STATED GOAL:
Render the lines of the records as a Markdown table with the columns "Row" and "Line", starting at the line that contains "genus: Aquilegia" and ending at the line that contains "common name: American sycamore". Give each line its row number and leave out any blank lines.

::::::::::

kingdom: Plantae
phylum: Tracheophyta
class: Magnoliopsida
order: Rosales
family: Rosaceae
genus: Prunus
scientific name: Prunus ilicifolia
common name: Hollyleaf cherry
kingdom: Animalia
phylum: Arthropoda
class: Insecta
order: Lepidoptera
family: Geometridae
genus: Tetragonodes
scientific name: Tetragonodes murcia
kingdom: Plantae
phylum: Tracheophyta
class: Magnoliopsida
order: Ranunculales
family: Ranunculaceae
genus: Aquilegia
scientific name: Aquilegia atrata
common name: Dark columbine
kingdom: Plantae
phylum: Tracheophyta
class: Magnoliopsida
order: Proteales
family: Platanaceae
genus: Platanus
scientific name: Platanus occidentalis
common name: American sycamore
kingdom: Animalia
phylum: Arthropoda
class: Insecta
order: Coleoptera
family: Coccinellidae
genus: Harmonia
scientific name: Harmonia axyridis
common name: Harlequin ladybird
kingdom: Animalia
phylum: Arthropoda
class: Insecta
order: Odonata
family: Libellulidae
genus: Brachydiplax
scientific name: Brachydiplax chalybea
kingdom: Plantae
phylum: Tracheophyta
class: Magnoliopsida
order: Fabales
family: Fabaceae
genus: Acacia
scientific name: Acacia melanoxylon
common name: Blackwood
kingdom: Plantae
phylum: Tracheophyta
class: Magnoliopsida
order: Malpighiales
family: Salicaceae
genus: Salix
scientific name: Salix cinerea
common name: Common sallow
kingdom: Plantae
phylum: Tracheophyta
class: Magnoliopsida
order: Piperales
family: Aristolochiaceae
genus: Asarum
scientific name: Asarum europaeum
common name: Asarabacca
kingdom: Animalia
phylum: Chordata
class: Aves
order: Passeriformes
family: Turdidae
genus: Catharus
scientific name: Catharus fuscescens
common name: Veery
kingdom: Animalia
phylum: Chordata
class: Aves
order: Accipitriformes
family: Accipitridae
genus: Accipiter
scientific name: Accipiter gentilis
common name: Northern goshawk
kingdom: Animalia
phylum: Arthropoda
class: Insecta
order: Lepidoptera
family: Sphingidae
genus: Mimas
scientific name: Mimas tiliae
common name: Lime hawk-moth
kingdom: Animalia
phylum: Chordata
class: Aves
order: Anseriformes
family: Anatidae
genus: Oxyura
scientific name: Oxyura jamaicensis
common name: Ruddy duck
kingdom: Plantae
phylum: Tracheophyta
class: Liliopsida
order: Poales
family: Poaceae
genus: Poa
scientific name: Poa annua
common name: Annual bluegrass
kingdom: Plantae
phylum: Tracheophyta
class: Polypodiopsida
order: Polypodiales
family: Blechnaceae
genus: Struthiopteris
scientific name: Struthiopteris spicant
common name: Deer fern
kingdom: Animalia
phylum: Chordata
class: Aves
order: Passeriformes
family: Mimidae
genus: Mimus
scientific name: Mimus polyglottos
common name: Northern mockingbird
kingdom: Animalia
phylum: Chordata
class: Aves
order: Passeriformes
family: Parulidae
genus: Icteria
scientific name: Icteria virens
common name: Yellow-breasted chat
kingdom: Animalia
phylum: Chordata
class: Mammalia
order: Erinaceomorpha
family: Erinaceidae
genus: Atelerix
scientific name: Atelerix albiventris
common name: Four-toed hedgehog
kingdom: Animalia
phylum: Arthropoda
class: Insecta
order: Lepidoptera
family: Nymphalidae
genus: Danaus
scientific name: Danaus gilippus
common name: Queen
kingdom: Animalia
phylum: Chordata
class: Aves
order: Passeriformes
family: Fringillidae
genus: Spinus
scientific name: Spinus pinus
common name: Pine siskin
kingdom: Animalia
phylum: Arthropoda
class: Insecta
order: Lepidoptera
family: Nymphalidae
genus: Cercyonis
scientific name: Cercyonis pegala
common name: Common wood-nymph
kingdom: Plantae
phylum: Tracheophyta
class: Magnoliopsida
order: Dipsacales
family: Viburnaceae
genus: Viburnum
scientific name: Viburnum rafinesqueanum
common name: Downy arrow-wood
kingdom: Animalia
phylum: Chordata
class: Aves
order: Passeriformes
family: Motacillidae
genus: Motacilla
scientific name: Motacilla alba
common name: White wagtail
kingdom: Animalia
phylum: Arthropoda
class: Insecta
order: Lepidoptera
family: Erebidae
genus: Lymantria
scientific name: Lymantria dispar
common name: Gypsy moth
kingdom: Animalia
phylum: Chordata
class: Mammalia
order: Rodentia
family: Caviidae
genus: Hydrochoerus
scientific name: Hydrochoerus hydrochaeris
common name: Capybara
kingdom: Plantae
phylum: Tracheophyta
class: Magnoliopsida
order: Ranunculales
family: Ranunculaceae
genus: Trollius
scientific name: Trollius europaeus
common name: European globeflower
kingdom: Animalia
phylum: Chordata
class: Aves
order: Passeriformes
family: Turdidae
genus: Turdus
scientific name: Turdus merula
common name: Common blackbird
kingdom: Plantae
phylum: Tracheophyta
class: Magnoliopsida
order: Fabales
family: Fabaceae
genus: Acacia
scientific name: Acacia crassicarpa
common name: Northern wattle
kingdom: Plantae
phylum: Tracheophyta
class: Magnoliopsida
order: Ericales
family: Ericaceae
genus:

::::::::::

EXERCISE RESULT:
| Row | Line |
|---|---|
| 1 | genus: Aquilegia |
| 2 | scientific name: Aquilegia atrata |
| 3 | common name: Dark columbine |
| 4 | kingdom: Plantae |
| 5 | phylum: Tracheophyta |
| 6 | class: Magnoliopsida |
| 7 | order: Proteales |
| 8 | family: Platanaceae |
| 9 | genus: Platanus |
| 10 | scientific name: Platanus occidentalis |
| 11 | common name: American sycamore |